Translational Research Reveals New Treatment Opportunities

Of course the most important endpoint for all of this research is the "translation" of our understanding of basic biology into the development of meaningful intervention approaches. Whereas previously it was believed that the symptoms of autism were fixed and untreatable, at this year's meeting a new attitude toward the potential of treatments for autism was reflected in the number of presentations concerning therapeutic approaches.

Difficulties with social interaction is a hallmark of autism spectrum disorders. However, it has not always been clear whether these deficits are due directly to impairments in sociability or instead to the anxiety generated by the prospect of social interactions. In an attempt to disentangle the social phenotype of autism from the issue of anxiety, researchers from the University of Pennsylvania used an anti-anxiety medication to treat a strain of mice with social defects. Through very careful behavioral testing, they found that although there were improved anxiety symptoms in the animals, the medication had no impact on their degree of social interaction. Similarly, researchers from New York Institute for Basic Research used an anti-depressant to treat a social defect in a different strain of mice, and found that while the medication worked to improve social interactions, it did not affect their anxiety behaviors, reiterating that social behavior is separable from anxiety behavior. The researchers hope this will help clarify the correct treatment approaches for the social endophenotype of autism.

Two years ago, using an animal model of Rett syndrome, researchers demonstrated that the neurological symptoms of Rett could be rescued, even in adult animals, galvanizing scientists across the world to search for treatment approaches for neurodevelopmental disorders. At this year's meeting, researchers from UC Los Angeles presented data demonstrating treatment of the mouse model of Tuberous Sclerosis was also possible, reversing neurological defects and improving survival rate. Two teams of researchers (from University of Alabama at Birmingham and the University of Illinois) showed that they could correct social behaviors and other neurological defects by treating animal models of Fragile X syndrome with lithium.

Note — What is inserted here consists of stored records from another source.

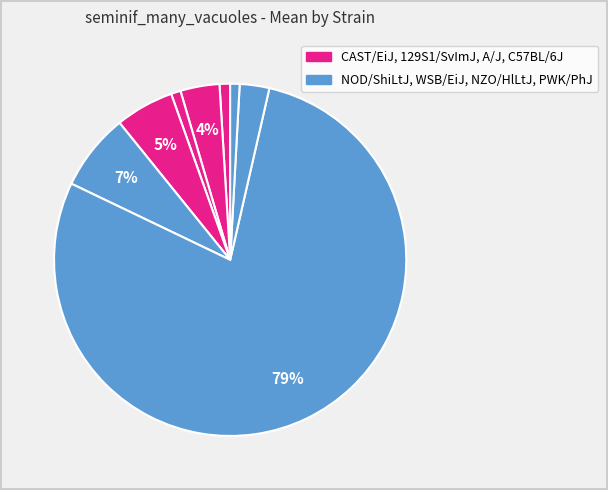

Is there any slice that represents more than half of the pie?

Yes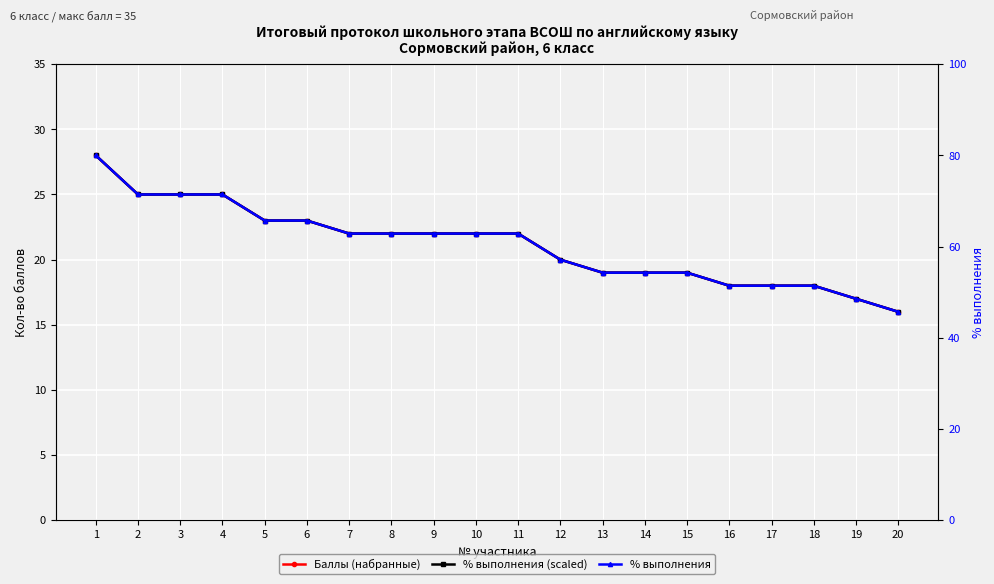

What is the lowest value of the Баллы (набранные) series?

16.0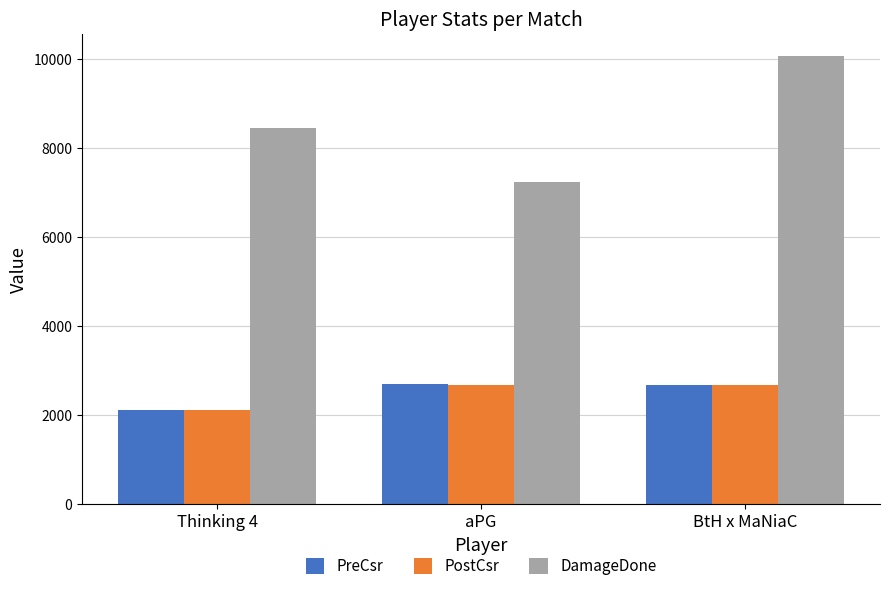

What is the label of the 2nd bar from the right?

aPG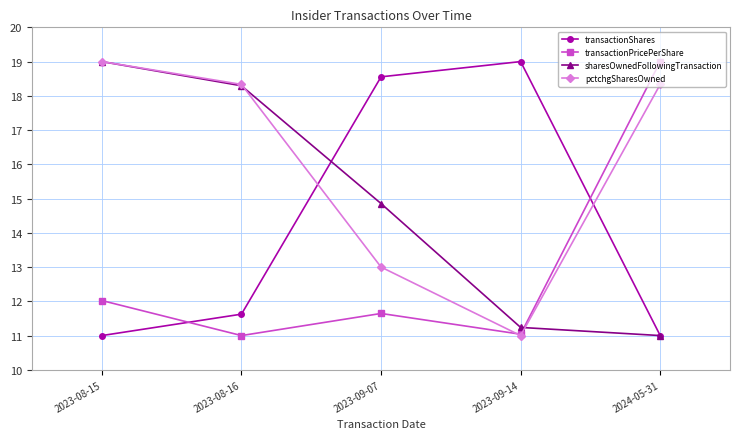

What position from the left is 2023-08-15?

1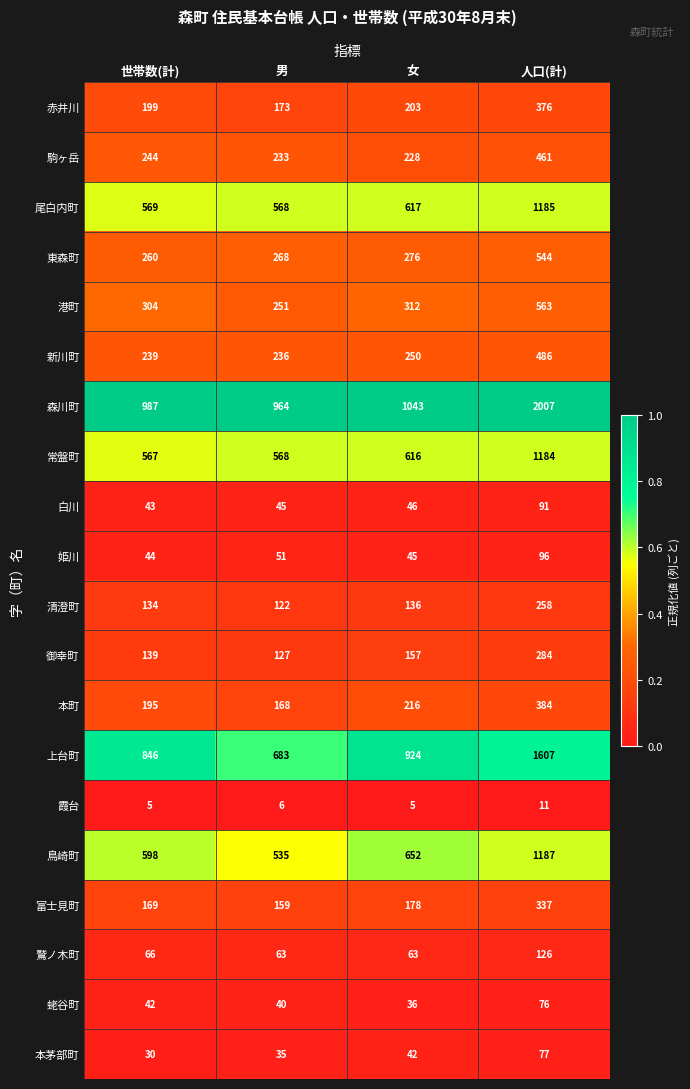

At which category is the sum across all series the highest?

人口(計)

Most excitingly, the new focus on autism treatment has begun to extend beyond models of genetic disorders that share overlap with autism into the many new models of autism itself. Among the most unusual treatment-related presentations at the meeting, researchers from the National Institute of Mental Health used the BTBR mouse model of autism to test a "peer intervention" approach. The investigators found that housing adolescent BTBR mice together for three weeks with a group of highly social peer mice was sufficient to improve the previously asocial behavior of the BTBR mice. The researchers are currently pursing identification of the critical intervention components that mediated the improvement. Although preliminary, by demonstrating that the utility of autism model systems extends beyond pharmacological interventions and into the realm of developmental and behavioral interventions, yet another new avenue of autism research has been opened in 2009!


*Data presented at the annual Society for Neuroscience meeting is the sole responsibility of the authors. Autism Speaks takes no responsibility for its accuracy. Readers should recognize that study data presented at meetings is often preliminary and in some cases speculative, and that findings and conclusions have not undergone the rigors of a true peer review process.